Listed entries →
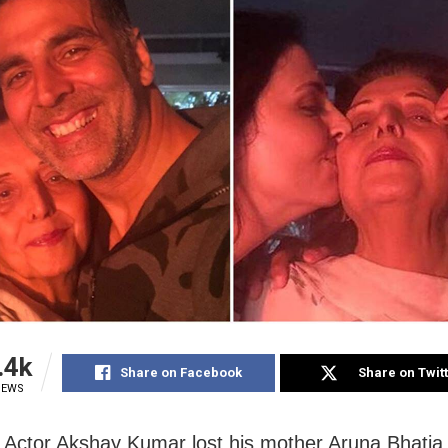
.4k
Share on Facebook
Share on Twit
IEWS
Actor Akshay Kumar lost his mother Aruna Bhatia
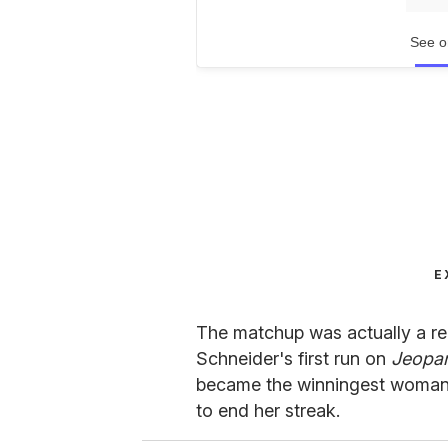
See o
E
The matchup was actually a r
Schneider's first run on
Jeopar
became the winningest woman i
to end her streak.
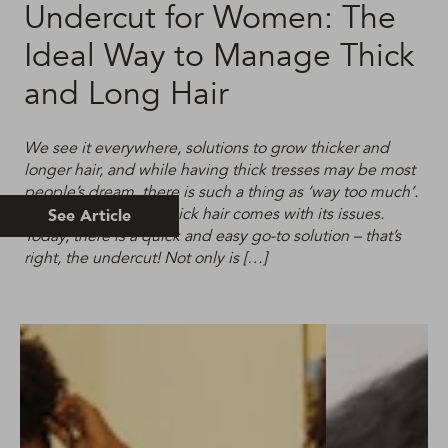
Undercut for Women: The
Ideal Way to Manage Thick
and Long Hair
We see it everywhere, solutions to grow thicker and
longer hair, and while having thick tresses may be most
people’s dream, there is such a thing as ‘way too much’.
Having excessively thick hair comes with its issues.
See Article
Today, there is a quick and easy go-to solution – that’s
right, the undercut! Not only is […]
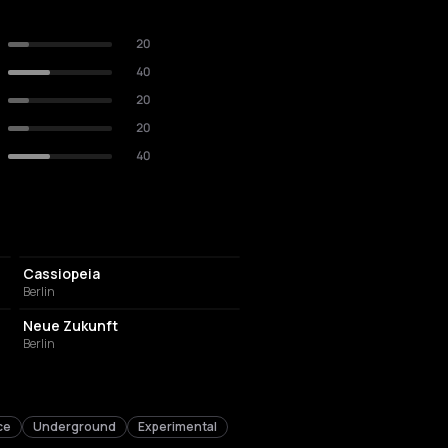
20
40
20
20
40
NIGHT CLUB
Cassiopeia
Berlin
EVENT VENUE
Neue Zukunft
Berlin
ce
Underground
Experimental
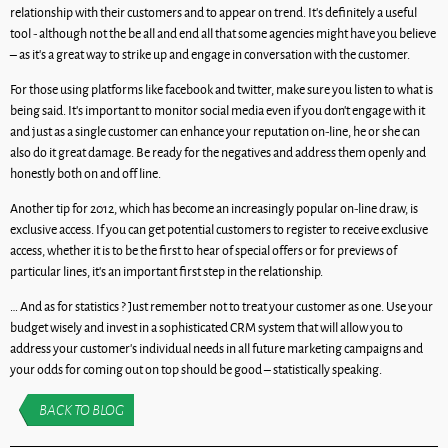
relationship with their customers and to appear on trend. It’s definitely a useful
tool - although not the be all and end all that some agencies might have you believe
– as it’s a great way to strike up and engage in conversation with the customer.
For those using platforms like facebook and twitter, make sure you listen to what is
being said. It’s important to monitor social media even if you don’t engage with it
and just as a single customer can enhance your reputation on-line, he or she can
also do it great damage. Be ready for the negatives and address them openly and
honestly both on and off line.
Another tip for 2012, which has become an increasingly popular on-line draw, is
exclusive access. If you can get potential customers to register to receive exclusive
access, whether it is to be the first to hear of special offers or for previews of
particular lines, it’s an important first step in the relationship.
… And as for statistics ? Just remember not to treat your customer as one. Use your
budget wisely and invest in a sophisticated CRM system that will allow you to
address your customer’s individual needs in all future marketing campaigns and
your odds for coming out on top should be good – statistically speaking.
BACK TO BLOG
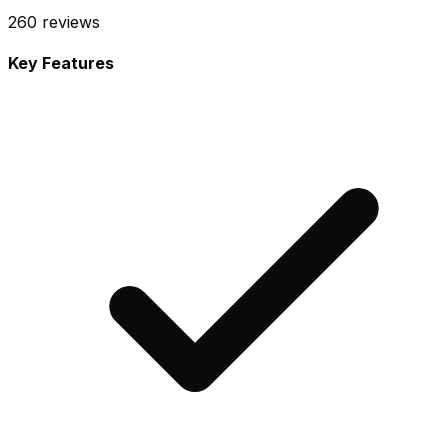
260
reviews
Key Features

Your goal → Print every line of text in the data above, unchanged and in the same order. Leave the pictures out of your answer.

Solved problem →
.4k
Share on Facebook
Share on Twit
IEWS
Actor Akshay Kumar lost his mother Aruna Bhatia
See o
E
The matchup was actually a r
Schneider's first run on
Jeopar
became the winningest woman i
to end her streak.
Undercut for Women: The
Ideal Way to Manage Thick
and Long Hair
We see it everywhere, solutions to grow thicker and
longer hair, and while having thick tresses may be most
people’s dream, there is such a thing as ‘way too much’.
Having excessively thick hair comes with its issues.
See Article
Today, there is a quick and easy go-to solution – that’s
right, the undercut! Not only is […]
20
40
20
20
40
NIGHT CLUB
Cassiopeia
Berlin
EVENT VENUE
Neue Zukunft
Berlin
ce
Underground
Experimental
relationship with their customers and to appear on trend. It’s definitely a useful
tool - although not the be all and end all that some agencies might have you believe
– as it’s a great way to strike up and engage in conversation with the customer.
For those using platforms like facebook and twitter, make sure you listen to what is
being said. It’s important to monitor social media even if you don’t engage with it
and just as a single customer can enhance your reputation on-line, he or she can
also do it great damage. Be ready for the negatives and address them openly and
honestly both on and off line.
Another tip for 2012, which has become an increasingly popular on-line draw, is
exclusive access. If you can get potential customers to register to receive exclusive
access, whether it is to be the first to hear of special offers or for previews of
particular lines, it’s an important first step in the relationship.
… And as for statistics ? Just remember not to treat your customer as one. Use your
budget wisely and invest in a sophisticated CRM system that will allow you to
address your customer’s individual needs in all future marketing campaigns and
your odds for coming out on top should be good – statistically speaking.
BACK TO BLOG
260
reviews
Key Features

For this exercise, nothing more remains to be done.